How the BrahMos Indonesia deal took shape
The two governments first put the sale on the table at the Defence Cooperation Dialogue in New Delhi in November, when Defence Minister Rajnath Singh hosted his Indonesian counterpart Sjafrie Sjamsoeddin. In March, Indonesian Defence Ministry spokesperson Rico Ricardo Sirait placed the agreement inside a broader push to modernise the country's military hardware, with weight given to the maritime side.
Since then the conversation has widened. What began as a one-system plan has grown into talks about a phased buy that scales up numbers over time and carries a full support tail rather than a single delivery. Indonesian planners have made clear they see the missile as part of a longer modernisation cycle, not a standalone purchase, and Indian officials have framed the phased route as a way to match deliveries to Jakarta's own budget cycle.
What the BrahMos Indonesia deal now covers
Sources tracking the negotiations say the package under study runs well beyond the missiles themselves. It is understood to include coastal and mobile launchers, fire-control and surveillance radars, missile rounds, operator training, and long-term logistics and maintenance. Jakarta is weighing how to pay for it, and one option under discussion is financing through an Indonesian state bank, which would spread the cost across the delivery period.
New Delhi has gone a step further and proposed a Joint Defence Industry Cooperation Committee. The aim is to give the relationship an industrial spine, built on technology transfer, joint research and development, local production or assembly, and sustainment worked out together. Handled that way, the sale becomes less a one-off export and more a standing supply line, with know-how and co-production written in from the start. It also gives Indonesian industry a stake in maintaining the systems over their service life.
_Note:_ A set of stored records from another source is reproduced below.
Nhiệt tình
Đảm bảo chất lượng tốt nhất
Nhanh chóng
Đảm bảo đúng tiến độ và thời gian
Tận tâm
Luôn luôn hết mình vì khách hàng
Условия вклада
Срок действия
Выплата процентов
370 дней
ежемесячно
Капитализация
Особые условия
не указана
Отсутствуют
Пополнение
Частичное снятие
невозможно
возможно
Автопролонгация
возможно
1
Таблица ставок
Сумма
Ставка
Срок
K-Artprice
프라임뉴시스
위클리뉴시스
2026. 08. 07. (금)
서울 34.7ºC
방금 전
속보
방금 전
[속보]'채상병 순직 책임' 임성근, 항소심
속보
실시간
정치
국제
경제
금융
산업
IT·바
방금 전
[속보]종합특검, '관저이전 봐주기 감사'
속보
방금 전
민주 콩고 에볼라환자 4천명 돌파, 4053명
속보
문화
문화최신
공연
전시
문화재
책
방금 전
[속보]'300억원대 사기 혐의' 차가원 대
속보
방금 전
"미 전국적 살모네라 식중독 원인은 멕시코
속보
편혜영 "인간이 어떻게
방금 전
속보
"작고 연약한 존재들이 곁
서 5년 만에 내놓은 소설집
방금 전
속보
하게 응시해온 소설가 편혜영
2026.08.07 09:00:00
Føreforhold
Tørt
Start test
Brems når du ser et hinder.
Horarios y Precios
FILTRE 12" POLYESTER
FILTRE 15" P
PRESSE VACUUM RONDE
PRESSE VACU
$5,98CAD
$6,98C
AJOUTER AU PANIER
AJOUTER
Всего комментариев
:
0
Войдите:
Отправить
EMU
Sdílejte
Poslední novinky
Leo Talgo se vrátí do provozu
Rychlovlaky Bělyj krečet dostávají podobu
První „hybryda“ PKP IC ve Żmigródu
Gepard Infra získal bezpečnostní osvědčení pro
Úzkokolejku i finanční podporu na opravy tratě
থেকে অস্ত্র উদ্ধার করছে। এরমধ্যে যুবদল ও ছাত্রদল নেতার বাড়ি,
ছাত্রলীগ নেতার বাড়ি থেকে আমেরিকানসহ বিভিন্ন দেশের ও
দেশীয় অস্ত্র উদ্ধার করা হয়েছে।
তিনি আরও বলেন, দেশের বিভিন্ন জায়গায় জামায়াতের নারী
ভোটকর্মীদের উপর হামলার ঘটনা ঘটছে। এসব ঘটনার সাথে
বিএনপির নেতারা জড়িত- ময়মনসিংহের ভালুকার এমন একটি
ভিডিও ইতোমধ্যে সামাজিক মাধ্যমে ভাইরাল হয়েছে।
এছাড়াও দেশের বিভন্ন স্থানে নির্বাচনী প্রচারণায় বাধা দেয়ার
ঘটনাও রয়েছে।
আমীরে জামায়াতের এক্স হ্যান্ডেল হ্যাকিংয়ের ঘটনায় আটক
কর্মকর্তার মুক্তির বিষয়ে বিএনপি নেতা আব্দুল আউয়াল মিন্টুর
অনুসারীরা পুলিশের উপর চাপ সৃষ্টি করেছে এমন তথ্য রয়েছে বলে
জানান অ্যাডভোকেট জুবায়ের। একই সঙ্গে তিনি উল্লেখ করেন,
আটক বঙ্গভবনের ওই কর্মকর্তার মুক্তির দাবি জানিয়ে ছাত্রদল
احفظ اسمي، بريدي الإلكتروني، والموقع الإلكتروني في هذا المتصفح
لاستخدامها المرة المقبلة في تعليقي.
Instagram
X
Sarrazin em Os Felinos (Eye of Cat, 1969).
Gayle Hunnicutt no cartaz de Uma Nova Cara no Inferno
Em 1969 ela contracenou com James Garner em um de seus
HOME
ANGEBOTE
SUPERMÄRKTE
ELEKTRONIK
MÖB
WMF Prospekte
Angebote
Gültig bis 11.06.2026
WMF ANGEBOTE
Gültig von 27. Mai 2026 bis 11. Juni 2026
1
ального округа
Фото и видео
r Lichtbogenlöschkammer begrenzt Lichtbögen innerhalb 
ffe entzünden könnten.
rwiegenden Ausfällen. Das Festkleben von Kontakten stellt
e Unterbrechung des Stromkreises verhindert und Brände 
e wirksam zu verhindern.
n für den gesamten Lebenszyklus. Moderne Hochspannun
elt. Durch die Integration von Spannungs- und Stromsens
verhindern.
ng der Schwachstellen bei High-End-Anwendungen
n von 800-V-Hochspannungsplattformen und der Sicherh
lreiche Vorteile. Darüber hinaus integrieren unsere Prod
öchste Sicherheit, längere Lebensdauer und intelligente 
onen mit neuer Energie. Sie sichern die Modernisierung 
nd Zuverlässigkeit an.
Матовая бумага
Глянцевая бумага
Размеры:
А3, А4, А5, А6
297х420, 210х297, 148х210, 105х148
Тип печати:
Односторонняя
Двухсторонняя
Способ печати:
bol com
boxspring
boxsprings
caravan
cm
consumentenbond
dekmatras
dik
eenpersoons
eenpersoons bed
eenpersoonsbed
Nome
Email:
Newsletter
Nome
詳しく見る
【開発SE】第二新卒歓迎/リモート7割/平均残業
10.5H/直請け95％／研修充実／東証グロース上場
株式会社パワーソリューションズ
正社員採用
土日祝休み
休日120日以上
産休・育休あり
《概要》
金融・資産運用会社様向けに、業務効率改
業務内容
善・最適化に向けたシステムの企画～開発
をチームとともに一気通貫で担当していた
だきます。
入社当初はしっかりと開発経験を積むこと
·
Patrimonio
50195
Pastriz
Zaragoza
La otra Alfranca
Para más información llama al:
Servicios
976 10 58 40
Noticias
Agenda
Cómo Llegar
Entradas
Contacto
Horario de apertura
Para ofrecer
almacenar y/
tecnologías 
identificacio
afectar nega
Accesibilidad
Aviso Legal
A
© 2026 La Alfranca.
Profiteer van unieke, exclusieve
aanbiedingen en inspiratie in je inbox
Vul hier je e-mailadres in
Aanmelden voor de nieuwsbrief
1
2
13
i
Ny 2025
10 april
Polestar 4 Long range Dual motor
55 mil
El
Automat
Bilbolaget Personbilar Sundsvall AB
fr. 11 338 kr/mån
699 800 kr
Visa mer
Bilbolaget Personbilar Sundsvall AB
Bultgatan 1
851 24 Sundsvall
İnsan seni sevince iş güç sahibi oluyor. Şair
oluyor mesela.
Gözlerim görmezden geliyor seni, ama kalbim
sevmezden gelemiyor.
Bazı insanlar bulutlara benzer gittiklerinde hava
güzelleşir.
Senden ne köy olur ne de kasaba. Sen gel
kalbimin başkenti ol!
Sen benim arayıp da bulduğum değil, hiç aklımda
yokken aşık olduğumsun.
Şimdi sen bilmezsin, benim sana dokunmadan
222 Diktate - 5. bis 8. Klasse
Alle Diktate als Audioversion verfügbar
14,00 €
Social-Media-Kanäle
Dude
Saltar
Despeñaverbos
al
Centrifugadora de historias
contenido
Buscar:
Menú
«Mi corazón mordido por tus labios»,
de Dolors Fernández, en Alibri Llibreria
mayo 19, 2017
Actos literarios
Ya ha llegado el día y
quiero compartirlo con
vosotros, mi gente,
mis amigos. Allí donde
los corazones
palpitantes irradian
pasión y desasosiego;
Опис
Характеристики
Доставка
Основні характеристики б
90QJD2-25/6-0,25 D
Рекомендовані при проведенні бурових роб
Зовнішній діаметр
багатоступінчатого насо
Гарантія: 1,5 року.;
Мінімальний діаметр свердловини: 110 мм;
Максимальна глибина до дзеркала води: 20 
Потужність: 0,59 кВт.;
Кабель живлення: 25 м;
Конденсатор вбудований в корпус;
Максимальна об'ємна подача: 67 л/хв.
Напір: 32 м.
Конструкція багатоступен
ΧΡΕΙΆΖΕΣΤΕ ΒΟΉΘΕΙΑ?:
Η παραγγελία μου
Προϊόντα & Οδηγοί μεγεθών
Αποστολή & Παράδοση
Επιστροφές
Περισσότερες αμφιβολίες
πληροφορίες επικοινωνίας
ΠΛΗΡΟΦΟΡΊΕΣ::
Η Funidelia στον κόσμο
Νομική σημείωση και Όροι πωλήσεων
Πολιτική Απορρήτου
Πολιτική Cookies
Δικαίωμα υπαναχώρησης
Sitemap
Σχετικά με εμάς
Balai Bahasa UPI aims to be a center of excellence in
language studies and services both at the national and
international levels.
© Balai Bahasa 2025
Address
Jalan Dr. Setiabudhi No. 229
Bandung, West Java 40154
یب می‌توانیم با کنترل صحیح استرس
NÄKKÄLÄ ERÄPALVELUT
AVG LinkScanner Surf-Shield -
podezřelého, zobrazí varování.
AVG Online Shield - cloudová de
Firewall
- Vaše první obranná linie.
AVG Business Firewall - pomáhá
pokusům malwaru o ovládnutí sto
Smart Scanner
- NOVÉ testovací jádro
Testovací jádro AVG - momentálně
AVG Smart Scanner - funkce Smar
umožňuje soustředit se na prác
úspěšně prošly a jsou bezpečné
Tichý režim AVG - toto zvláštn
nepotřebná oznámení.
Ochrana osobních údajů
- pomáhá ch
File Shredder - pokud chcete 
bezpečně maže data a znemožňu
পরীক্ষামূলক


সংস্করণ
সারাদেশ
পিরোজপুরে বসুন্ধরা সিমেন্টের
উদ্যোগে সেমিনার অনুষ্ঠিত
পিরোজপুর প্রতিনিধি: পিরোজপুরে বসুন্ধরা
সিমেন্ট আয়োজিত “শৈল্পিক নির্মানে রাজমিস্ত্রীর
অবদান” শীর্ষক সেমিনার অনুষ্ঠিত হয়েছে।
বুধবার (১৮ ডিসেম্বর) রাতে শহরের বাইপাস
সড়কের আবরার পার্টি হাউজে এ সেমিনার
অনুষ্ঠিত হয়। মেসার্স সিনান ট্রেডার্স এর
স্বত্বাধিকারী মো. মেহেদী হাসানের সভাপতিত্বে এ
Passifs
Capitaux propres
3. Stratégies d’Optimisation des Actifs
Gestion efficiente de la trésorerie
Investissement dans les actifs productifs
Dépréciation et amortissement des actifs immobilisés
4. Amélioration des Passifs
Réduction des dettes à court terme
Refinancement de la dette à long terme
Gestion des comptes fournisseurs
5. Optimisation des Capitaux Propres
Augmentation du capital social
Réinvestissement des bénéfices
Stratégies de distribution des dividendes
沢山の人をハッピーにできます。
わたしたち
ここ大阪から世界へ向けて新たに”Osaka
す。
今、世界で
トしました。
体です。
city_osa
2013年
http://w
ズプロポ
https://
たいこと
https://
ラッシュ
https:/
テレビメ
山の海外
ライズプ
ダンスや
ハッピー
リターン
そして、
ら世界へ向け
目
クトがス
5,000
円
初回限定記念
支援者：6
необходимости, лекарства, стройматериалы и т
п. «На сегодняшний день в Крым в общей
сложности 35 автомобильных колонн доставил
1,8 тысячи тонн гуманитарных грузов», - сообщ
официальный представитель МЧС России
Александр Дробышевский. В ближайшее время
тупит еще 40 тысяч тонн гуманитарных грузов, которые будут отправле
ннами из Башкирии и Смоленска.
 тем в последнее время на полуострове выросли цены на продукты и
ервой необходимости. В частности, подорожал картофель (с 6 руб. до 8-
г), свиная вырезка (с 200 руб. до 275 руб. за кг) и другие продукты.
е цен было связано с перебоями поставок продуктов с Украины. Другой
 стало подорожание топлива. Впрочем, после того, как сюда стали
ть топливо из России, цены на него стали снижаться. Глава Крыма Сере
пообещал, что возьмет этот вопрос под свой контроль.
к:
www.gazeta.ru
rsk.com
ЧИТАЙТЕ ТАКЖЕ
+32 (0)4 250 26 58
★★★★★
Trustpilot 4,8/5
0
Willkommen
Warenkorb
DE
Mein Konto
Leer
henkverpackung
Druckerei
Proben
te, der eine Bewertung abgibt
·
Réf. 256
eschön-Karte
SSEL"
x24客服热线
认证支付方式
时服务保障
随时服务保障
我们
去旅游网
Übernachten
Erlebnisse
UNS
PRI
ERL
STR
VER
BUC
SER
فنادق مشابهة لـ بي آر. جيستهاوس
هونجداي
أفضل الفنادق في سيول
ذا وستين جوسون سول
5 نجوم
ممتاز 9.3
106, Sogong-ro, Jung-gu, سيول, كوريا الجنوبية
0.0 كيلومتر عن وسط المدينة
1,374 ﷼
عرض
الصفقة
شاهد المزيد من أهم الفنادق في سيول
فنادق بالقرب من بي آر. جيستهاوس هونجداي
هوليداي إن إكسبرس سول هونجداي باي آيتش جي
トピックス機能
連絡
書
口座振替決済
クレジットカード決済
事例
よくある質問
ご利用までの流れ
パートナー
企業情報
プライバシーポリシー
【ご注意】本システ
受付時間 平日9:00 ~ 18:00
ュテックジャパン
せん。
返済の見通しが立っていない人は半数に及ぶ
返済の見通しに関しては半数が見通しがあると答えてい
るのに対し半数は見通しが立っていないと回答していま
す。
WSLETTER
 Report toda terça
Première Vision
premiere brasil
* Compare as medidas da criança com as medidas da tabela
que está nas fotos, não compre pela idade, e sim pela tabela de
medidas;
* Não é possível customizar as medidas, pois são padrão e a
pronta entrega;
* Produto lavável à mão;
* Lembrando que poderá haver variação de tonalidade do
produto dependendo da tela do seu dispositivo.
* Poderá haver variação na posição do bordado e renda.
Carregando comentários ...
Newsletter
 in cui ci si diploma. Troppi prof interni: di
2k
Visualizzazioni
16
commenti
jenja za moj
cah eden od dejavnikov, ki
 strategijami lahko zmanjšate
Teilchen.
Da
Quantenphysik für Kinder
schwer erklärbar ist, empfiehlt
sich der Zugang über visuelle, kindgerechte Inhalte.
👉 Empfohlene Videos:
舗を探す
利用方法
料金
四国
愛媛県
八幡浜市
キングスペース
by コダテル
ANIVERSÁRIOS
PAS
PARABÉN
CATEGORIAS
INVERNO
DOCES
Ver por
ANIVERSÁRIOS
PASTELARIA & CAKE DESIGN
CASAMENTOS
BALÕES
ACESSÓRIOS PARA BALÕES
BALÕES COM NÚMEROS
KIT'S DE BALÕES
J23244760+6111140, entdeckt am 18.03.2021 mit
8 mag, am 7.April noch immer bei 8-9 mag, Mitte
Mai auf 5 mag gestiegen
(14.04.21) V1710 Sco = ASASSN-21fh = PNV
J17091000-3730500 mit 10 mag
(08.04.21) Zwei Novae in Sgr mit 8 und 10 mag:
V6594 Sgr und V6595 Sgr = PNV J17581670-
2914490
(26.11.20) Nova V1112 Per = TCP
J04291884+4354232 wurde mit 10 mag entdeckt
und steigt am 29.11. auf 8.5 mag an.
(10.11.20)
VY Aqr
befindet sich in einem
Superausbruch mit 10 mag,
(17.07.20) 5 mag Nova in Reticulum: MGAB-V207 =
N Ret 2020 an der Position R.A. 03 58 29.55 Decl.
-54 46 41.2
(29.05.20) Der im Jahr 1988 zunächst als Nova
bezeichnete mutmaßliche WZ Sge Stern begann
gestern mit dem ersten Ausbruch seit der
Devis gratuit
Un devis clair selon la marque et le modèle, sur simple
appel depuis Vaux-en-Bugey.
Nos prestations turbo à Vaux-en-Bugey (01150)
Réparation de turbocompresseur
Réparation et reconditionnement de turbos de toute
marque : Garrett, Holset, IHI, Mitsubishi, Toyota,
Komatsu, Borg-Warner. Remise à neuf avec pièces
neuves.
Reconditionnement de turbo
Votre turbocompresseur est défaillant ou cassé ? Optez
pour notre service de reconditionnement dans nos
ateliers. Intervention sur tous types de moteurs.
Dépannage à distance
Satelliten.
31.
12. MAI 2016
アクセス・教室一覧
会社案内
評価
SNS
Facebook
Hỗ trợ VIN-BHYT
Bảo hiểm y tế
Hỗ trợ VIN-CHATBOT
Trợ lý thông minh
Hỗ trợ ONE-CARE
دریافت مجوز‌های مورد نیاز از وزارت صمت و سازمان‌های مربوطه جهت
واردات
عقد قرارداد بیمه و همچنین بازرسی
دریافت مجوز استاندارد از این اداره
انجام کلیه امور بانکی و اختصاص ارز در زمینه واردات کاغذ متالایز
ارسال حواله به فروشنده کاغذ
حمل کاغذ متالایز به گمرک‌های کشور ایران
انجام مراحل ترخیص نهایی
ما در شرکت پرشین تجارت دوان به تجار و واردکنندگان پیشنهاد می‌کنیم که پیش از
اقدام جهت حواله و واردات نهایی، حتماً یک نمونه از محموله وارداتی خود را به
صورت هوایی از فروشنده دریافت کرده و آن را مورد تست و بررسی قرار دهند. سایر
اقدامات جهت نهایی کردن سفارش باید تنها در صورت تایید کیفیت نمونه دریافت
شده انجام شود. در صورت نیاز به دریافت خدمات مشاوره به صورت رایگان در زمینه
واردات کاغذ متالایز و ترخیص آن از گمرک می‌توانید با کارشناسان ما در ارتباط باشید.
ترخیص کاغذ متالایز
Officials say the immediate work, should the visit produce agreement, would centre on fixing quantities, delivery timelines and financing, with formal contracts to follow that set out hardware, training and any local-assembly commitments.
The missile on offer
BrahMos is a two-stage supersonic cruise missile built by a joint venture between India's Defence Research and Development Organisation and Russia's NPO Mashinostroyeniya. It flies at close to Mach 3 and runs low, sea-skimming attack profiles against ships and land targets. For export customers the range is held to 290 km to stay within the Missile Technology Control Regime, though the export version keeps the speed and strike behaviour of the missiles carried in Indian service.
In Indian hands the system fires from mobile land platforms and coastal batteries, and is carried on warships and fighter aircraft. The export packages shipped so far have leaned on shore-based coastal-defence batteries and mobile coastal units, which matches what maritime buyers across the region are asking for.
India's growing export list
Indonesia would join a short but growing line of customers. India has already sold BrahMos to the Philippines under a 375 million dollar contract signed in 2022, with deliveries starting in 2024. It is also reported to be deep in talks with Vietnam over a package worth around 620 million dollars covering mobile coastal-defence batteries, training and long-term logistics. Each new buyer thickens an export order book that the government has pushed hard under Aatmanirbhar Bharat, where sales abroad now sit alongside supply to the Indian armed forces as a measure of the programme's health.
Why Indonesia is a different case
There is a pattern that sets Indonesia apart from the other two buyers. The Philippines and Vietnam both sit inside maritime disputes with China in the South China Sea. Indonesia does not claim territory in that contest, and its reasoning runs along a separate line. Jakarta's interest reads instead as sovereign protection of a long archipelagic coastline, deterrence against smuggling and piracy, and a wider upgrade of its naval and coastal-defence forces spread across thousands of islands.